Additionally, and I don't know how vital this is to your situation or if you were simply tapping into UUID to make your point, but Hibernate does support UUID for id values. In fact Thorben Janssen has a detailed article about doing JPA auto-generation with UUID values => https://thorben-janssen.com/generate-uuids-primary-keys-hibernate/

slawekludwiczak commented 1 year ago

However, if you feel there is a bigger design here than your current application, one in which an alternative strategy should be designed where the framework switches to an alternative strategy, then please elaborate on how we could do this?

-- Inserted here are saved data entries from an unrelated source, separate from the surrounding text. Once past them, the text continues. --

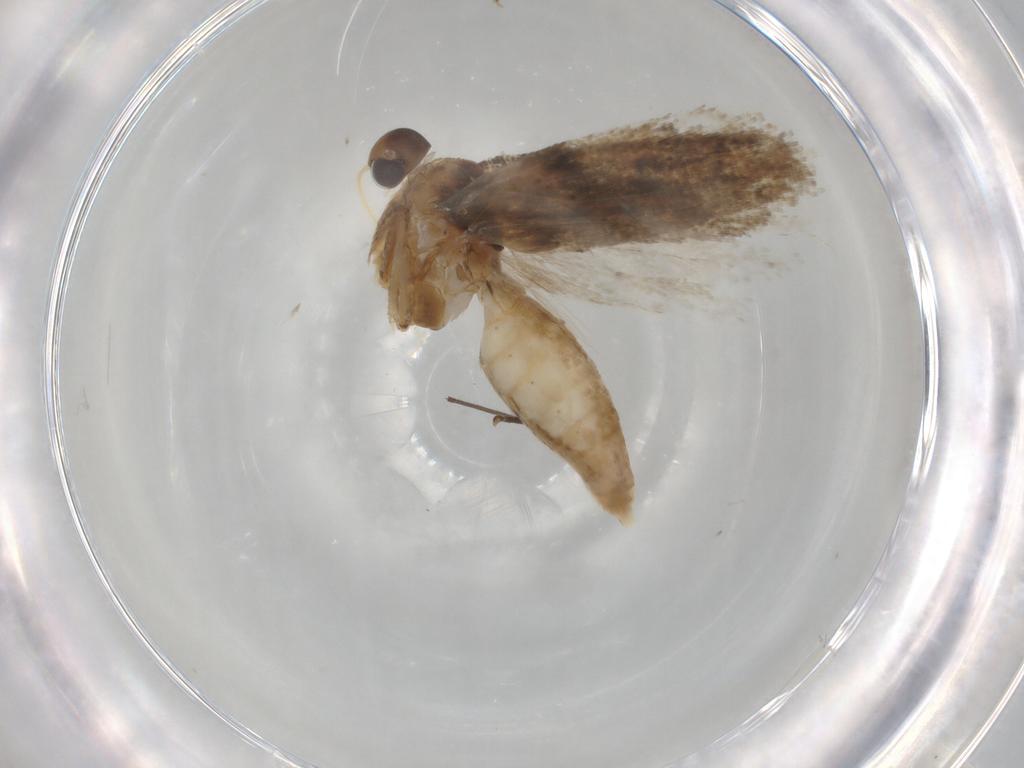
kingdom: Animalia
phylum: Arthropoda
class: Insecta
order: Lepidoptera
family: Gelechiidae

I've raised this issue not because this is a bug, but it is surprising / inconsistent that new entity for spring and for jpa are not the same. In all so-called clean/onion/hexagonal architectures where framework is treated as a detail and should be replaceable, the id is often generated in application layer and even if there is the database involved it looks more like this:

Long createNewExample(CreateExampleCommand cmd) {
    Long nextId = exampleRepository.nextId();
    Example newExample = Example.withId(nextId).settingOtherFields...
    //...
    exampleRepository.save(newExample);
    return nextId;

Since this is not a bug and is established over the years, I think the issue can be closed.